- Excerpt provided -
--------------------------------

I grew up in the Age of Magazines. My parents, who were not book readers, subscribed at various times to Newsweek, U.S. News and World Report, Time, Life, Look, Saturday Evening Post and National Geographic, not to mention those periodicals subscribed to by my mother (McCall’s, et al.) and my father (Field and Stream, et al.). Every adult I knew read magazines and newspapers, and so did I.
The single issue
I remember best because I saved it for years and because it changed my understanding of literature was Time magazine with the cover date May 23, 1969: Vladimir Nabokov,
who had just turned seventy and published Ada
(full title: Ada or Ardor: A Family
Chronicle), his seventeenth and longest novel. I had read Lolita the previous summer and was
hooked. The following year I was a university freshman and Nabokov was the only
contemporary novelist I regularly bought in hardcover because I never had much money. Ada’s cover price: $8.95.
Brian Boyd, born in New Zealand three months before me, published his two-volume biography of
Nabokov in 1990 and 1991. In his essay “Who Is ‘My Nabokov?’” which appeared in
Ulbandus: The Slavic Review of Columbia University in
2007, Boyd describes an experience similar to mine:
“Tantalized
by the Time magazine cover story on
Nabokov at the time of Ada’s publication,
and by his dazzlingly individual perceptions and expression, I scoured the city
public library for the latest Nabokov novel in its stacks. By then in my final
year at high school, I read Pale Fire
with more enchantment and exhilaration than anything I had ever encountered -- and I still regularly
recall that sense of explosive discovery and vivid magic when I think of the
best in Nabokov, or when the fresh blast of discovery shakes me in anyone else’s
fictive worlds.”

--------------------------------

- Stored data -

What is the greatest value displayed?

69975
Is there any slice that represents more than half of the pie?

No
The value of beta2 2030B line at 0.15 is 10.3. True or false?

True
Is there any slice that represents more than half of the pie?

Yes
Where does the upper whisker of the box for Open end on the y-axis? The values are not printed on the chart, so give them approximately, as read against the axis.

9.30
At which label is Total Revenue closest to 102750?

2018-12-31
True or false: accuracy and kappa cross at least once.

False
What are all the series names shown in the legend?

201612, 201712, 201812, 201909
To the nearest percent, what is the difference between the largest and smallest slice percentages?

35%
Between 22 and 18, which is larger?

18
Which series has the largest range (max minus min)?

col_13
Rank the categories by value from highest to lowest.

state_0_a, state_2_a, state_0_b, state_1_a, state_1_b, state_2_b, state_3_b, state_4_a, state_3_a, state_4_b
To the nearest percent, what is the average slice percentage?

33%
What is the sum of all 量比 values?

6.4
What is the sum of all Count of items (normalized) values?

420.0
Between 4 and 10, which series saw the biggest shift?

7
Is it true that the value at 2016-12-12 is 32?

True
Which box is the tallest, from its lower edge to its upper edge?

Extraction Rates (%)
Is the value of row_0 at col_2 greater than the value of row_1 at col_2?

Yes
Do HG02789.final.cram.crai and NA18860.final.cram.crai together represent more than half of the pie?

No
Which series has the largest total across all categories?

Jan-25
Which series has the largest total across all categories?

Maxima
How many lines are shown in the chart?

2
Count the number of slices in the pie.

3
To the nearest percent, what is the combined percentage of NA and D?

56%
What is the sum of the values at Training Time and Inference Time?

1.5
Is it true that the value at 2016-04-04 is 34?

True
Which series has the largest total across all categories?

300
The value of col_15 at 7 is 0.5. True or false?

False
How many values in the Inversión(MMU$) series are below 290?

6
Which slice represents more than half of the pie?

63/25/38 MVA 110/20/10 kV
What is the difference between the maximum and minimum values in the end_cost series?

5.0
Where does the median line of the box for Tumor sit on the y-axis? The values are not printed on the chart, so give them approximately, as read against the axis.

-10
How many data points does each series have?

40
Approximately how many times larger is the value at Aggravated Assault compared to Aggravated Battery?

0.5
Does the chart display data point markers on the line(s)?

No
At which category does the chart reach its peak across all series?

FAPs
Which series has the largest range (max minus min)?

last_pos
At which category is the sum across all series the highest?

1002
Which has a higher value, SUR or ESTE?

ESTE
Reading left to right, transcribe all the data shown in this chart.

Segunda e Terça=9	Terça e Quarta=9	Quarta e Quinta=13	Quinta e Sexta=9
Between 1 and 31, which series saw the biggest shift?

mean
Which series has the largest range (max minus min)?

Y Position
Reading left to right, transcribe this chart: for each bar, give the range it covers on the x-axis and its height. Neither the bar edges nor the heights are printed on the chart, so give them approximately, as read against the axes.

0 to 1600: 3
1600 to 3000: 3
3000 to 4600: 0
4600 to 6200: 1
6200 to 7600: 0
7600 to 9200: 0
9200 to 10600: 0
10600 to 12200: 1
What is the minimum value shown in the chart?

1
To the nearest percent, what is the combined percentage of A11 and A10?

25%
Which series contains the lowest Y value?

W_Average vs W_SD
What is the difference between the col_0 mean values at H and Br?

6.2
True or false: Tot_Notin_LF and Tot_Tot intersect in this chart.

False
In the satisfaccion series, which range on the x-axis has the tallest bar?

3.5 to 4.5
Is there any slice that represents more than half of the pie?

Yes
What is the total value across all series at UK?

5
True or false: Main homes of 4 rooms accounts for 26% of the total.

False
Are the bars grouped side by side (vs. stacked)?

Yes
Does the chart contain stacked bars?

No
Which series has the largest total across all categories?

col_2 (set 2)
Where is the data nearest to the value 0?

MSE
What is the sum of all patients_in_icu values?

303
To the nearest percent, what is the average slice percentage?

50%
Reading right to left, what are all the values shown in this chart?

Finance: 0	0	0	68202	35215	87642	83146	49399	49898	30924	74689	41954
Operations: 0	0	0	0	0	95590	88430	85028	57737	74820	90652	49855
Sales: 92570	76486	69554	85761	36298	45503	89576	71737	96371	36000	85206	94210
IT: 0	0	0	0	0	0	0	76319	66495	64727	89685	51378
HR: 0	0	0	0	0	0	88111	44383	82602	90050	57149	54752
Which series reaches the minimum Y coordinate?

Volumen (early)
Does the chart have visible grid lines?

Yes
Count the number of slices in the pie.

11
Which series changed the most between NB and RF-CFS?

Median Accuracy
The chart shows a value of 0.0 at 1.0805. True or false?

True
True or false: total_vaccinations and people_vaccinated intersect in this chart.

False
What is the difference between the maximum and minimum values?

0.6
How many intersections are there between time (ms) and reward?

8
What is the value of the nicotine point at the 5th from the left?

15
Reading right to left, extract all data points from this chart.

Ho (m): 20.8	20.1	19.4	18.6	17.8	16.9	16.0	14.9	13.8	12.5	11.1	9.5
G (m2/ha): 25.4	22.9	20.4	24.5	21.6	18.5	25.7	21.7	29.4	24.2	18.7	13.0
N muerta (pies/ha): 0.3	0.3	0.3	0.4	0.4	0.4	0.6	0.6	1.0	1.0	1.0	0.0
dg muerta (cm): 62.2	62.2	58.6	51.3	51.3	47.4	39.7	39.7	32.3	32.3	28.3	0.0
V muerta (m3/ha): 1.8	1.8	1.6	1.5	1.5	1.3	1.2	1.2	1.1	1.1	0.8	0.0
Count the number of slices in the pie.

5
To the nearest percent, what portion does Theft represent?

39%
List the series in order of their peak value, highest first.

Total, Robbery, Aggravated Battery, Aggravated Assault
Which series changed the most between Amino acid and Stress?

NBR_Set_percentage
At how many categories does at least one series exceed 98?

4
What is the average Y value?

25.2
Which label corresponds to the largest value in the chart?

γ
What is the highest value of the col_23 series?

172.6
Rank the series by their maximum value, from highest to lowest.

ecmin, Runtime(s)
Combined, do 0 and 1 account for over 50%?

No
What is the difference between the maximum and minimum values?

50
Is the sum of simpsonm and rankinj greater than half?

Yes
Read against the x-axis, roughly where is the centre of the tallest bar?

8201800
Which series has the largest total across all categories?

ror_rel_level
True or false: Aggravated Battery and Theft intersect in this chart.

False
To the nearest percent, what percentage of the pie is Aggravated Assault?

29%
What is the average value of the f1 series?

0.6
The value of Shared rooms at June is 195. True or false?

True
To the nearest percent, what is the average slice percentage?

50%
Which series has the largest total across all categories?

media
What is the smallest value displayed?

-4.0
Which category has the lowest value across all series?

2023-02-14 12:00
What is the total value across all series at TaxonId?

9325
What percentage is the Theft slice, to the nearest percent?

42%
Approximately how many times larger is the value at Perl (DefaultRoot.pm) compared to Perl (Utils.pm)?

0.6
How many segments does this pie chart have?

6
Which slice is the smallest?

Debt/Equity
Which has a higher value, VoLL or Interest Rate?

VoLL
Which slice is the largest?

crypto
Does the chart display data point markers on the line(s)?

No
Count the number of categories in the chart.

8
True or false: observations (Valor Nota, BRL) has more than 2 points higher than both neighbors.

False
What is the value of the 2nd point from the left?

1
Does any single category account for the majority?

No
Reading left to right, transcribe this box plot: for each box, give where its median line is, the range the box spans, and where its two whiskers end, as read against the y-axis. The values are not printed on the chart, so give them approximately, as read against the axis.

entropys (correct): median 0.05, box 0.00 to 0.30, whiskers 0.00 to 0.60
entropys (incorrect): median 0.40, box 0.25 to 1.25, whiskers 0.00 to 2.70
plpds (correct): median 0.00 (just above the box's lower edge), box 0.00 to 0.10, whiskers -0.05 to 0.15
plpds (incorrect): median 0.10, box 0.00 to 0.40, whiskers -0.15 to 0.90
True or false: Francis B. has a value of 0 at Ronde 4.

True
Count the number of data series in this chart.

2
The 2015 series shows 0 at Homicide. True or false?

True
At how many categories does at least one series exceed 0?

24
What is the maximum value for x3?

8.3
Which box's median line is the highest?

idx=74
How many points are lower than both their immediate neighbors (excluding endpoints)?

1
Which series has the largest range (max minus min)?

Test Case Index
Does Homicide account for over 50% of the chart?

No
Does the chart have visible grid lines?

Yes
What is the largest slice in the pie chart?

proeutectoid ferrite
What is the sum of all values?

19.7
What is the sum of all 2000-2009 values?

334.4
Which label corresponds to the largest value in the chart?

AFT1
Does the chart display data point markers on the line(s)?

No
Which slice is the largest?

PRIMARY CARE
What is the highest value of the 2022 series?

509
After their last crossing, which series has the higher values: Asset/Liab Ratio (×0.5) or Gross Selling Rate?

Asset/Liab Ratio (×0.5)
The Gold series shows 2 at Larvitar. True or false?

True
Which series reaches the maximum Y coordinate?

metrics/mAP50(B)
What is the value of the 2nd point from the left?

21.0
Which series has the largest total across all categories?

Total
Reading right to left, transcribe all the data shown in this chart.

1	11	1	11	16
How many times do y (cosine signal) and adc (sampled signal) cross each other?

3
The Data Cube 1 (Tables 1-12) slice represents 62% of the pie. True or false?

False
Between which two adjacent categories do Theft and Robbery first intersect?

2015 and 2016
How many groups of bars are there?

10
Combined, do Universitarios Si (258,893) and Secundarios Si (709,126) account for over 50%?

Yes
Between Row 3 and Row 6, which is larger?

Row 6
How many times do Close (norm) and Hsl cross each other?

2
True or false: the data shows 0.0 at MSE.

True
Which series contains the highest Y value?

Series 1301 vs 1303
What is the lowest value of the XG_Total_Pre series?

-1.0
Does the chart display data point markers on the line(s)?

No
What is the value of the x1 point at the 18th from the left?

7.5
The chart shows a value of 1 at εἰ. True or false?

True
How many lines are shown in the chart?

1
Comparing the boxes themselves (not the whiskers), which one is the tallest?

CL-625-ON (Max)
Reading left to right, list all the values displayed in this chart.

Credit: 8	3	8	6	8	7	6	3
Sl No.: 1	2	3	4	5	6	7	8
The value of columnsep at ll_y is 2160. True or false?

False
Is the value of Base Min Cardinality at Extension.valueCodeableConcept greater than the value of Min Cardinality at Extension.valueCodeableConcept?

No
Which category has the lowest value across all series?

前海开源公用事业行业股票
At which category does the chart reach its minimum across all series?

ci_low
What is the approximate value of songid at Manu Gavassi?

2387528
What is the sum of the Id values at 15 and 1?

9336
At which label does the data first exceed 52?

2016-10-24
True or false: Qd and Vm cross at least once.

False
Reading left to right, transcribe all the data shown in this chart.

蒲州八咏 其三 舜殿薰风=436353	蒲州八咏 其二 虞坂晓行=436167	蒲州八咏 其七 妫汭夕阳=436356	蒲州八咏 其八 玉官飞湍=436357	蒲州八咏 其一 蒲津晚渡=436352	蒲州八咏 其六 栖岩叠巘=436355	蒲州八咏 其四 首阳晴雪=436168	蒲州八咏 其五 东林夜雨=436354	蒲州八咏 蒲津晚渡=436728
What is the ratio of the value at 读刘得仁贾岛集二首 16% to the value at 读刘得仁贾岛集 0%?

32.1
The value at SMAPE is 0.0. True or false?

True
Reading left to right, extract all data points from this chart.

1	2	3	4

--------------------------------

- Activity list -
a: In the Nabokov passage, what was the cover price of Ada?
b: Continue the Nabokov passage from the end of the quotation from Boyd.

- Answers to the tasks -
a: $8.95

b:
There's nothing to compare to a young person smitten not merely by reading but literature. The Time magazine cover is based on a portrait in oils painted by Gerard de Rose in Montreux, Switzerland, in February 1969. The magazine
added two butterflies, three Scrabble pieces in Cyrillic script, a reproduction
of a 1910 drawing of the novelist’s mother and two onion domes from St. Basil's
Cathedral in Moscow, a city Nabokov passed through briefly by train in 1917 while
fleeing to Crimea but never again visited.
On page 103 in Ada, in the paragraph beginning “He learned her face,” Van Veen says: “Remembrance, like Rembrandt, is dark but festive.”